▶ _Work instructions_
For this exercise, write out exactly the lines of the material from the one containing "(kicad_sch (version 20211123)" through the end, both ends included, and nothing more.

....................

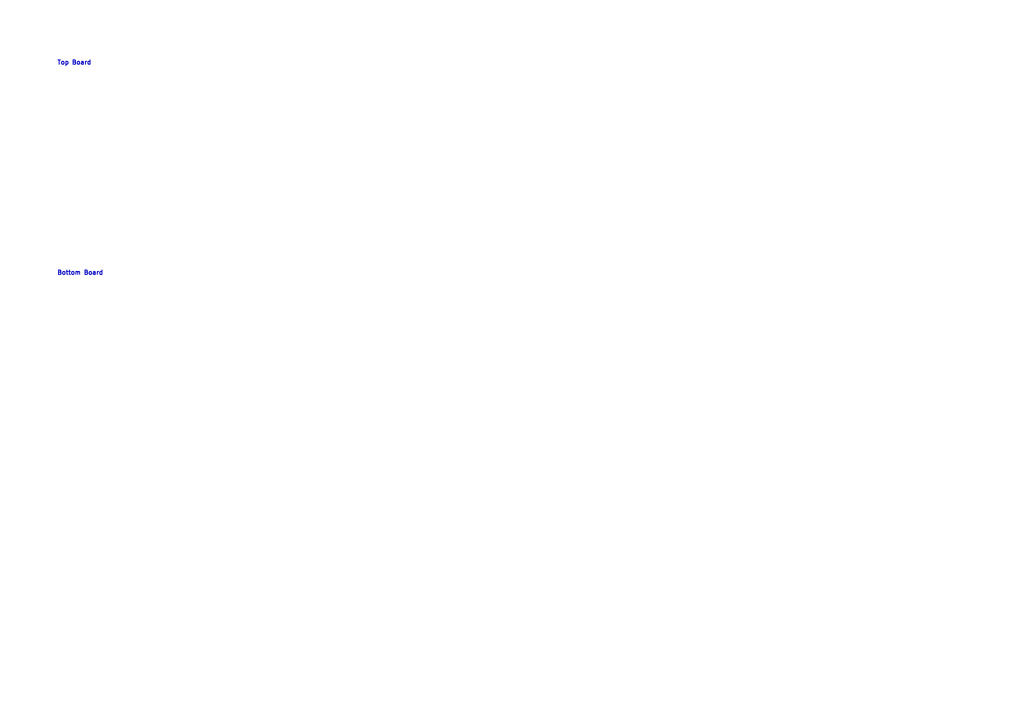
<source format=kicad_sch>
(kicad_sch (version 20211123) (generator eeschema)

  (uuid 3c73ac31-9553-4291-8165-1f0e3245825b)

  (paper "A4")

  


  (text "Bottom Board" (at 16.51 80.01 0)
    (effects (font (size 1.27 1.27) (thickness 0.254) bold) (justify left bottom))
    (uuid 36cb98b9-655d-4545-97c4-072dba9be4a5)
  )
  (text "Top Board" (at 16.51 19.05 0)
    (effects (font (size 1.27 1.27) (thickness 0.254) bold) (justify left bottom))
    (uuid b4a95ec9-4f45-4cf8-8b52-86c6368fabf8)
  )

  (sheet_instances
    (path "/" (page "1"))
  )
)

</source>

....................

▶ _Finished exercise_
(kicad_sch (version 20211123) (generator eeschema)

  (uuid 3c73ac31-9553-4291-8165-1f0e3245825b)

  (paper "A4")

  


  (text "Bottom Board" (at 16.51 80.01 0)
    (effects (font (size 1.27 1.27) (thickness 0.254) bold) (justify left bottom))
    (uuid 36cb98b9-655d-4545-97c4-072dba9be4a5)
  )
  (text "Top Board" (at 16.51 19.05 0)
    (effects (font (size 1.27 1.27) (thickness 0.254) bold) (justify left bottom))
    (uuid b4a95ec9-4f45-4cf8-8b52-86c6368fabf8)
  )

  (sheet_instances
    (path "/" (page "1"))
  )
)

</source>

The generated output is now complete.